La consultation interroge donc sur l’opportunité d’une extension de l’un ou de l’autre de ces deux régimes (pays d’origine ou système de gestion des droits de retransmission), notamment aux diffusions sur Internet. L’extension du système du pays d’origine éviterait tout problème de blocage géographique, tandis que l’alternative du régime du câble simplifierait l’accès aux licences d’exploitation.

Une telle révision de la Directive irait dans le sens des développements technologiques et des nouveaux usages en découlant (IPTV, simulcasting, SVOD…), dont on sait qu’ils sont très importants aujourd’hui. Surtout, elle participerait à la réalisation du souhait de la Commission européenne d’un marché unique numérique sans frontières, protégeant néanmoins la créativité et les droits d’auteur en Europe.

Dans le même souci de favoriser la disponibilité transfrontière des services en ligne et d’éviter les situations de blocage, la consultation interroge sur l’opportunité d’étendre les mécanismes actuels de médiation et de négociation prévus par la Directive.

Enfin, la Commission a également lancé une enquête pour évaluer le fonctionnement et la pertinence de la directive, ainsi que les aspects juridiques et économiques du paysage audiovisuel. Les résultats de cette enquête seront rendus publics au printemps prochain.

L’application de la directive avait déjà été examinée en 2002, mais aucune révision n’avait été engagée, reportant cette opportunité à un stade ultérieur.

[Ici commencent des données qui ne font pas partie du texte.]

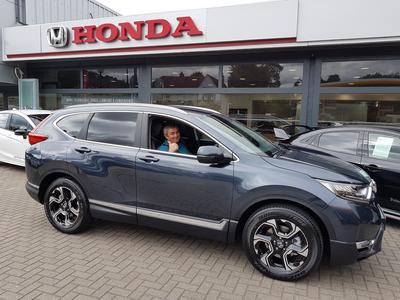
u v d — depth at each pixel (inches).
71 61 485.7
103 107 174.7
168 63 426.6
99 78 476.4
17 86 540.7
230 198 138.3
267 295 124.0
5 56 486.3
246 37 353.1
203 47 372.2
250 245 136.6
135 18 399.5
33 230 180.2
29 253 152.9
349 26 315.6
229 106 402.6
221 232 141.9
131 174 156.6
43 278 132.0
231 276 136.6
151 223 156.0
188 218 147.1
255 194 134.0
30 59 471.5
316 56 356.2
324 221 125.4
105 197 164.1
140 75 445.7
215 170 140.7
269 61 377.7
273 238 133.5
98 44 424.8
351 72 346.9
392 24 302.5
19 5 518.3
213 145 155.5
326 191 126.0
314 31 327.3
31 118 327.3
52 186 175.6
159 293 123.7
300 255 129.9
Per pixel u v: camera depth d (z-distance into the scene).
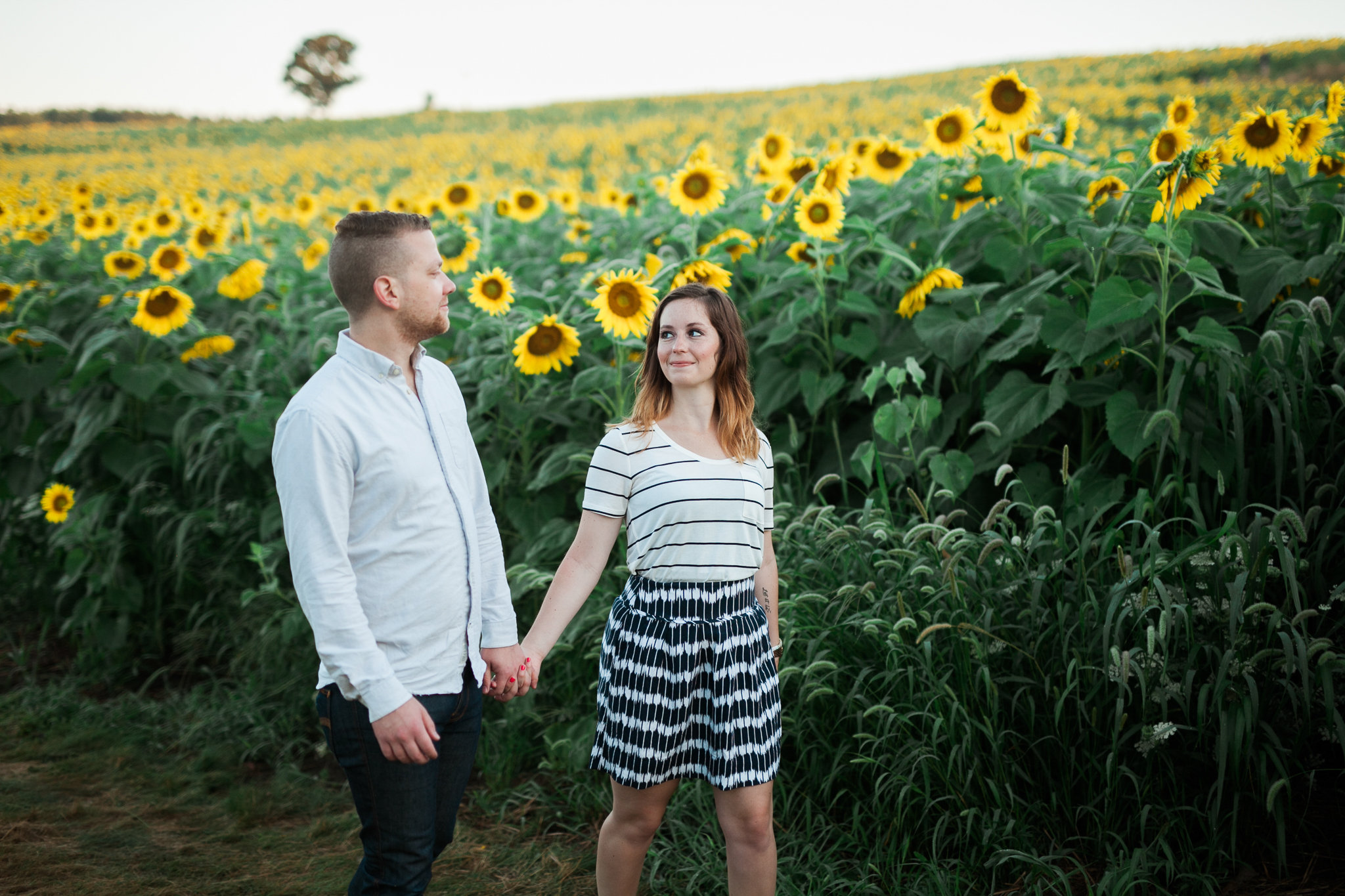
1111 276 3.24
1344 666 2.32
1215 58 33.19
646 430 2.19
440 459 1.97
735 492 2.14
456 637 1.98
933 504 3.49
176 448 4.45
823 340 3.80
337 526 1.81
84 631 4.39
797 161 4.52
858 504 3.71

Les acteurs potentielle impactés sont les radiodiffuseurs, auteurs, producteurs audiovisuels et de phonogrammes, artiste-interprètes ou exécutants, organismes de gestion collective, cablo-opérateurs et opérateurs de satellites, fournisseurs de services en ligne.

Remarque : la Commission européenne a également lancé, en septembre, une consultation sur le blocage géographique et d’autres formes de restrictions basées sur des critères géographiques. Toutefois, celle-ci ne porte pas sur le contenu protégé par le droit d’auteur ni sur les pratiques en matière d’octroi de licence sur le contenu.